_Directive_
Transcribe the lines of the material word for word, beginning at the line containing "#### 2. Incomplete Player Removal" and stopping after the line containing "regular player removal".

_Given information_
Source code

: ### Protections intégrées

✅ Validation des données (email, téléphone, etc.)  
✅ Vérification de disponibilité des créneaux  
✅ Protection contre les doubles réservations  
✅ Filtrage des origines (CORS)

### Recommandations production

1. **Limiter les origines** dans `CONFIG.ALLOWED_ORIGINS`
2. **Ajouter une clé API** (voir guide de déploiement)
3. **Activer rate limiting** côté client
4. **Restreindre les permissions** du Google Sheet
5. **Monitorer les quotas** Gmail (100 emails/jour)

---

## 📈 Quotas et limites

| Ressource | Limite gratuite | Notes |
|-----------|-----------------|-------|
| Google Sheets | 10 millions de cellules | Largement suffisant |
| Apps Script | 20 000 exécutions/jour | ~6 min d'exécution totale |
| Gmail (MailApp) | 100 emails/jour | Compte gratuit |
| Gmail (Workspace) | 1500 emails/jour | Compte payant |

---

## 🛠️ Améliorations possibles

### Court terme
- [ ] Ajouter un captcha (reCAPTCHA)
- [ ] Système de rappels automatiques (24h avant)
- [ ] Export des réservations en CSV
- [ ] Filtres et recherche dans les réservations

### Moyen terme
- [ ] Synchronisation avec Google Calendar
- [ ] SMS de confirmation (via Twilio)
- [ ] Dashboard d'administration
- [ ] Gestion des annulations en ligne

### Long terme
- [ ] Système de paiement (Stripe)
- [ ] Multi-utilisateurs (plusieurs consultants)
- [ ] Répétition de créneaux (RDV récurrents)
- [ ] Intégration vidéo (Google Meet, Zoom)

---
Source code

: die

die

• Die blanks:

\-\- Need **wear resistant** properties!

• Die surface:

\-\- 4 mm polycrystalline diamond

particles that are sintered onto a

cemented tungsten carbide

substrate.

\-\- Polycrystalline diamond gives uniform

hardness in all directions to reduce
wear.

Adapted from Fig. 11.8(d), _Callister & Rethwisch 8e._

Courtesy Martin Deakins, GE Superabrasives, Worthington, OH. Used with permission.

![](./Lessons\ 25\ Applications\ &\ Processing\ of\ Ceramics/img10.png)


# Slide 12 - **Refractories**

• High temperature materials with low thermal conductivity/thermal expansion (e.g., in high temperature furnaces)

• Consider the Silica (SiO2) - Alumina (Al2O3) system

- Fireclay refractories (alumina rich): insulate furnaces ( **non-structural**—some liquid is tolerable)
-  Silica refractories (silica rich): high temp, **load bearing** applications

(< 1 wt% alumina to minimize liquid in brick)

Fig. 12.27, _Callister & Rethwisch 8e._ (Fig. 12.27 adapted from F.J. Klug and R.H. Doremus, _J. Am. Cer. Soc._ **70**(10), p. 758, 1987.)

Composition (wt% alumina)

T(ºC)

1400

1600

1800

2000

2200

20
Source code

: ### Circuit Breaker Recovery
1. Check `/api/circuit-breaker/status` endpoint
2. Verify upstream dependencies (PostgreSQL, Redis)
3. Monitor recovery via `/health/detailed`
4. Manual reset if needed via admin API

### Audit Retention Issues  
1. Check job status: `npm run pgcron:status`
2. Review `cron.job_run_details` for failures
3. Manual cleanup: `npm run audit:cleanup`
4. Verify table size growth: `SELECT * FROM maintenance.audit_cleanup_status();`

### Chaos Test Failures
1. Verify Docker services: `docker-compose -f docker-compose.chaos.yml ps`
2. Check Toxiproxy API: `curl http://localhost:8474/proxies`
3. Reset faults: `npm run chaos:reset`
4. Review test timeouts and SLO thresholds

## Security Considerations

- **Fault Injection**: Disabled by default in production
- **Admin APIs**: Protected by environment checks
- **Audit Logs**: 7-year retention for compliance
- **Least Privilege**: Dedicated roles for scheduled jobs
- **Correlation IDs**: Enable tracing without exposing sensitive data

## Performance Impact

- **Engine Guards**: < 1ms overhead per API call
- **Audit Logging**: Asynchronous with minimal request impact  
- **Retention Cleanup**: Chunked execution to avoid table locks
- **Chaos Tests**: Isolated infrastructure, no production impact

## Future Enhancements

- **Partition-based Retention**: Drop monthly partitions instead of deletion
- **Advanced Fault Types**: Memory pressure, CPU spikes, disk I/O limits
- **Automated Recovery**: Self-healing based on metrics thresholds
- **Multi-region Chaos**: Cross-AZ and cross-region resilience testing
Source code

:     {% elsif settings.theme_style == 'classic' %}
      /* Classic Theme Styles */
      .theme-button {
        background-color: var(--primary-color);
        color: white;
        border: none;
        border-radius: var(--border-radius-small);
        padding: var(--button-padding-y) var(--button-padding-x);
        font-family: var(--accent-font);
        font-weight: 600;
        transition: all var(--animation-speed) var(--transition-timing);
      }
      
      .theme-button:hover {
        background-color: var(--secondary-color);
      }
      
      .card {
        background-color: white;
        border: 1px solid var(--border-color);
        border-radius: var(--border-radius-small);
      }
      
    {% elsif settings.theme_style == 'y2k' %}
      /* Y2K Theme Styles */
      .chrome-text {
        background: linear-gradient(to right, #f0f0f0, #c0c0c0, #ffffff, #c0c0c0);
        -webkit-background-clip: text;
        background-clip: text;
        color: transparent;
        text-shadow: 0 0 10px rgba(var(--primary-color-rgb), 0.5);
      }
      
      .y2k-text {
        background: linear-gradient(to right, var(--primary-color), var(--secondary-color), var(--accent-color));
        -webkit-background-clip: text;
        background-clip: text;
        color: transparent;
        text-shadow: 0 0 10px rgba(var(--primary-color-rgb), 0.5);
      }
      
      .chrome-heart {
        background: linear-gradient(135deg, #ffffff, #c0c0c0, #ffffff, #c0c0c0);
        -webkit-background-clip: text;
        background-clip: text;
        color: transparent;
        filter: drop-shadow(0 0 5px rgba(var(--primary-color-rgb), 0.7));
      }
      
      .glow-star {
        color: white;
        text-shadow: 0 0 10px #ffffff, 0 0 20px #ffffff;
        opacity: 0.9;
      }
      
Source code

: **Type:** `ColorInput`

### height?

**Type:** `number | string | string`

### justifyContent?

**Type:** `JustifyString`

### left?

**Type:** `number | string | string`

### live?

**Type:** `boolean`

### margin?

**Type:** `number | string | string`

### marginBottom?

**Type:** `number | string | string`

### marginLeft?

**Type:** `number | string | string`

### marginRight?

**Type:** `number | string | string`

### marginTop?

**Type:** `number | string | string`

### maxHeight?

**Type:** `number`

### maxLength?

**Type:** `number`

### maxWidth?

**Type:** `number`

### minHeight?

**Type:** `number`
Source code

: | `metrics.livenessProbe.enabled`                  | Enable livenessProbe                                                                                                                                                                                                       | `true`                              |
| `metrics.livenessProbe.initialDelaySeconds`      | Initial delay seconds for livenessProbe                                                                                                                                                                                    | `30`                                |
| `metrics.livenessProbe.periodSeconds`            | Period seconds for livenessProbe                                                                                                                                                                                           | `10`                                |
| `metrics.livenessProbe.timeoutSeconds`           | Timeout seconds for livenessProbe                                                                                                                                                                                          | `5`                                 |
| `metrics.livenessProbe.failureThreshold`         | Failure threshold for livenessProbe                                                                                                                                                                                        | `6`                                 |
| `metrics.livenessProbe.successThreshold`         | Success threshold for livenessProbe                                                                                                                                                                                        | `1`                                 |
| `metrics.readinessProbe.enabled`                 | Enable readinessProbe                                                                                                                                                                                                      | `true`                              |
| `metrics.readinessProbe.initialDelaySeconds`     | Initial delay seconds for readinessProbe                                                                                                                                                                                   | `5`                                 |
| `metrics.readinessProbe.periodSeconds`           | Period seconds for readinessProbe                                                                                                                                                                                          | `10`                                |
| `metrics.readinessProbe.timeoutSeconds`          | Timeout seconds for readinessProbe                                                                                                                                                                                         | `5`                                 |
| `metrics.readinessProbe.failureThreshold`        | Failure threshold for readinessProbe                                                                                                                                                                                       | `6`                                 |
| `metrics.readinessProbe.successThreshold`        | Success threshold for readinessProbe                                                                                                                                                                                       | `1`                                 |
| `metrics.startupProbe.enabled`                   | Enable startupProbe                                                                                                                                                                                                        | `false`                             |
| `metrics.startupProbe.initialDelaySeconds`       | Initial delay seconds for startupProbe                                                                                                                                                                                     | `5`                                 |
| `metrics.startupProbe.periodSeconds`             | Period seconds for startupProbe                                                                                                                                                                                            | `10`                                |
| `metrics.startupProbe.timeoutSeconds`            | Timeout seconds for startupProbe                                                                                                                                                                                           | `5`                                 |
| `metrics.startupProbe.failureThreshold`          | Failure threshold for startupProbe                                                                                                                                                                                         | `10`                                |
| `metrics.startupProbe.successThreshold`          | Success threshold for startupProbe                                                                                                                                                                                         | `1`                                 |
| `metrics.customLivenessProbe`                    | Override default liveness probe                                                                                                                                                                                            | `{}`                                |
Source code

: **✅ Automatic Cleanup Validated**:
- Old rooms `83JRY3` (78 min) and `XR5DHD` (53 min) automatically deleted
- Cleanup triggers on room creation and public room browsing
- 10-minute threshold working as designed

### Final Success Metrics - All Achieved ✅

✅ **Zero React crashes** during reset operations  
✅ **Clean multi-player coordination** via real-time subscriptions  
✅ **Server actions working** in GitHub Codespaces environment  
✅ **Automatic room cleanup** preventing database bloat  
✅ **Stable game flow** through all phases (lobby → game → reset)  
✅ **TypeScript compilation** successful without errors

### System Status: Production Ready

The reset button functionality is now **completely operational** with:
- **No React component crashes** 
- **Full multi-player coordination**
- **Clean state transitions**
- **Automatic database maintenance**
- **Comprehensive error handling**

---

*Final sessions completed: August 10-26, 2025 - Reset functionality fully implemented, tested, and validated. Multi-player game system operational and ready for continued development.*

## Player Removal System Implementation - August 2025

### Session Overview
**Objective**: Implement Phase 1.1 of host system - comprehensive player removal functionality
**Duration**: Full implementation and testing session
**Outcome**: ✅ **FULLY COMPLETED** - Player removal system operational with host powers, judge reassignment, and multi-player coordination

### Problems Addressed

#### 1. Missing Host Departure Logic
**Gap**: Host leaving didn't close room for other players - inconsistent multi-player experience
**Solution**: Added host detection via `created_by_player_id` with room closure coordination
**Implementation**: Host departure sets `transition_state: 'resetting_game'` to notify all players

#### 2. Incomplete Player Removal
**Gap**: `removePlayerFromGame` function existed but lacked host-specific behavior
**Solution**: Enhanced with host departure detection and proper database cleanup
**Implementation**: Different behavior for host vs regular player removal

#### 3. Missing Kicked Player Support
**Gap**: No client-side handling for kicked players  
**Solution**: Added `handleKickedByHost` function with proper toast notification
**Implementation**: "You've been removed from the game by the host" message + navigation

_Answer space_
#### 2. Incomplete Player Removal
**Gap**: `removePlayerFromGame` function existed but lacked host-specific behavior
**Solution**: Enhanced with host departure detection and proper database cleanup
**Implementation**: Different behavior for host vs regular player removal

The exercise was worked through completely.